5.2 Memory-Augmented Architecture

graph TD
    U[User Input] --> WM[Working Memory Assembly]
    SYS[System Prompt] --> WM
    MEM[Long-Term Memory Retrieval] --> WM
    HIST[Conversation History] --> WM
    WM --> LLM[LLM Reasoning]
    LLM --> D{Decision}
    D -->|Think| T[Internal Reasoning]
    D -->|Act| A[Tool Calling]
    D -->|Reflect| REF[Self-Evaluation]
    D -->|Answer| R[Final Response]
    T --> LLM
    A --> O[Observation] --> LLM
    REF --> MEM_W[Write to Memory]
    MEM_W --> MEM

5.3 Anthropic's Agent Design Patterns

Patterns summarized by Anthropic (2024) in Building Effective Agents:

Pattern	Description	Applicable Scenario
Augmented LLM	LLM + retrieval + tools, no loop	Simple tasks completable in one step
Prompt Chaining	Multiple LLM calls chained, each with clear I/O	Tasks decomposable into fixed steps
Routing	Route to different processing flows based on input type	Multiple input types with specialized processing
Parallelization	Multiple LLMs process subtasks simultaneously	Independent subtasks + result aggregation
Orchestrator-Worker	Central LLM assigns tasks to worker LLMs	Complex tasks requiring dynamic decomposition
Evaluator-Optimizer	One LLM generates, another evaluates	Generation tasks with clear quality criteria
Autonomous Loop	Agent loops autonomously until completion	Open-ended tasks requiring exploration

6. Key Decisions in Designing LLM Cognitive Architectures

6.1 Memory Strategy

\[ \text{Memory Utility} = \text{Relevance}(q, m) \times \text{Recency}(t_m) \times \text{Importance}(m) \]

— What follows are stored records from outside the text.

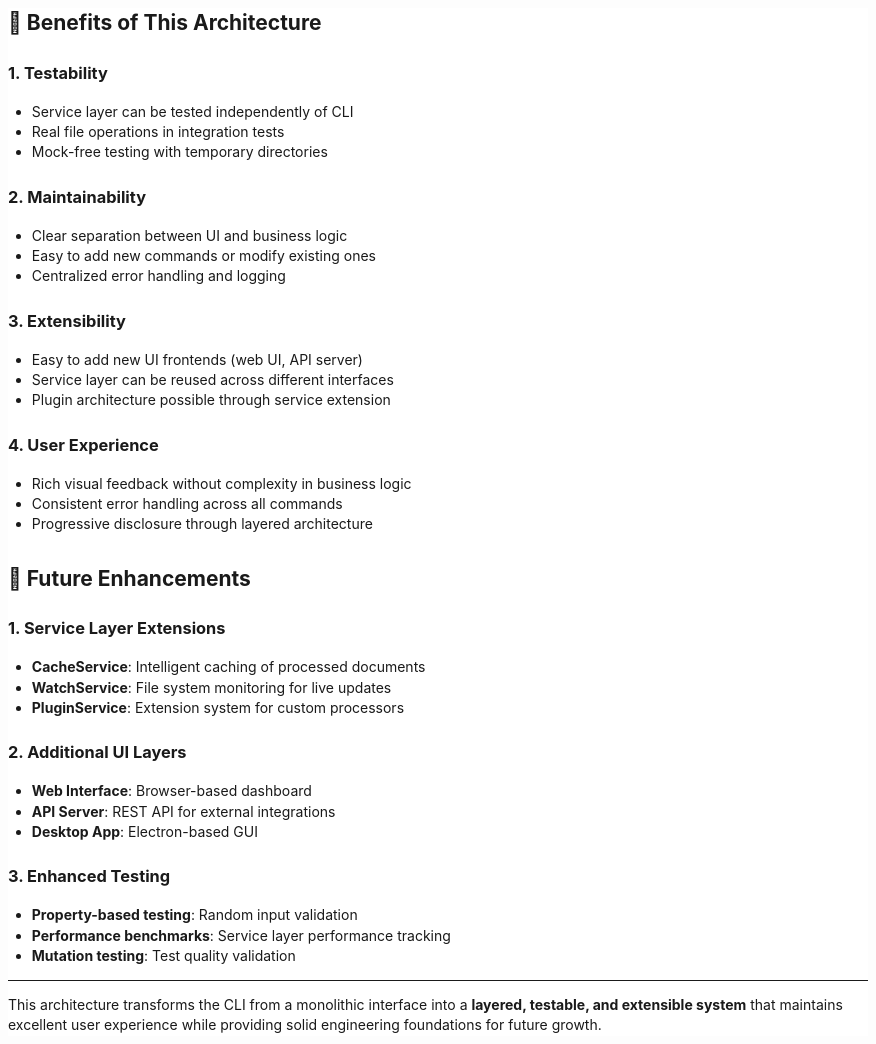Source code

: ## 🚀 Benefits of This Architecture

### 1. **Testability**
- Service layer can be tested independently of CLI
- Real file operations in integration tests
- Mock-free testing with temporary directories

### 2. **Maintainability**
- Clear separation between UI and business logic
- Easy to add new commands or modify existing ones
- Centralized error handling and logging

### 3. **Extensibility**
- Easy to add new UI frontends (web UI, API server)
- Service layer can be reused across different interfaces
- Plugin architecture possible through service extension

### 4. **User Experience**
- Rich visual feedback without complexity in business logic
- Consistent error handling across all commands
- Progressive disclosure through layered architecture

## 🔮 Future Enhancements

### 1. **Service Layer Extensions**
- **CacheService**: Intelligent caching of processed documents
- **WatchService**: File system monitoring for live updates
- **PluginService**: Extension system for custom processors

### 2. **Additional UI Layers**
- **Web Interface**: Browser-based dashboard
- **API Server**: REST API for external integrations
- **Desktop App**: Electron-based GUI

### 3. **Enhanced Testing**
- **Property-based testing**: Random input validation
- **Performance benchmarks**: Service layer performance tracking
- **Mutation testing**: Test quality validation

---

This architecture transforms the CLI from a monolithic interface into a **layered, testable, and extensible system** that maintains excellent user experience while providing solid engineering foundations for future growth.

What information goes into working memory? (Context window management)
What information is stored in long-term memory? (Selective storage)
How to retrieve? (Semantic search, temporal decay, importance weighting)

6.2 Reasoning Depth

When to use "System 1" (direct answer)?
When to use "System 2" (deep CoT reasoning)?
When is tree search (ToT) needed?
Trade-off between reasoning depth and computational cost

6.3 Action Granularity

Atomic actions (single API call) vs. composite actions (predefined workflows)
Size of the action space and selection difficulty
Action validation and safety checks

6.4 Control Flow

Fixed loop (ReAct loop) vs. dynamic planning (Plan-and-Execute)
When to stop? (Termination condition design)
How to recover from failure? (Retry, fallback, escalate)

7. Open Challenges

Hallucination problem: LLM "beliefs" may be fabricated, lacking grounding
Long-term consistency: Maintaining consistent "beliefs" and "intentions" across multi-turn conversations
Learning efficiency: In-context learning is far less sample-efficient than human learning
Metacognition: LLMs struggle to accurately assess what they "know" and "don't know"
Scalable memory: How to manage ever-growing memory without losing critical information
Multimodal integration: How to uniformly process text, images, code, and other modalities

References

Sumers, T. et al. (2024). Cognitive Architectures for Language Agents. arXiv:2309.02427.
Anthropic. (2024). Building Effective Agents. anthropic.com.
Weng, L. (2023). LLM Powered Autonomous Agents. lilianweng.github.io.
Kahneman, D. (2011). Thinking, Fast and Slow. Farrar, Straus and Giroux.
Yao, S. et al. (2022). ReAct: Synergizing Reasoning and Acting in Language Models. ICLR 2023.
Wang, L. et al. (2024). A Survey on Large Language Model based Autonomous Agents. Frontiers of Computer Science.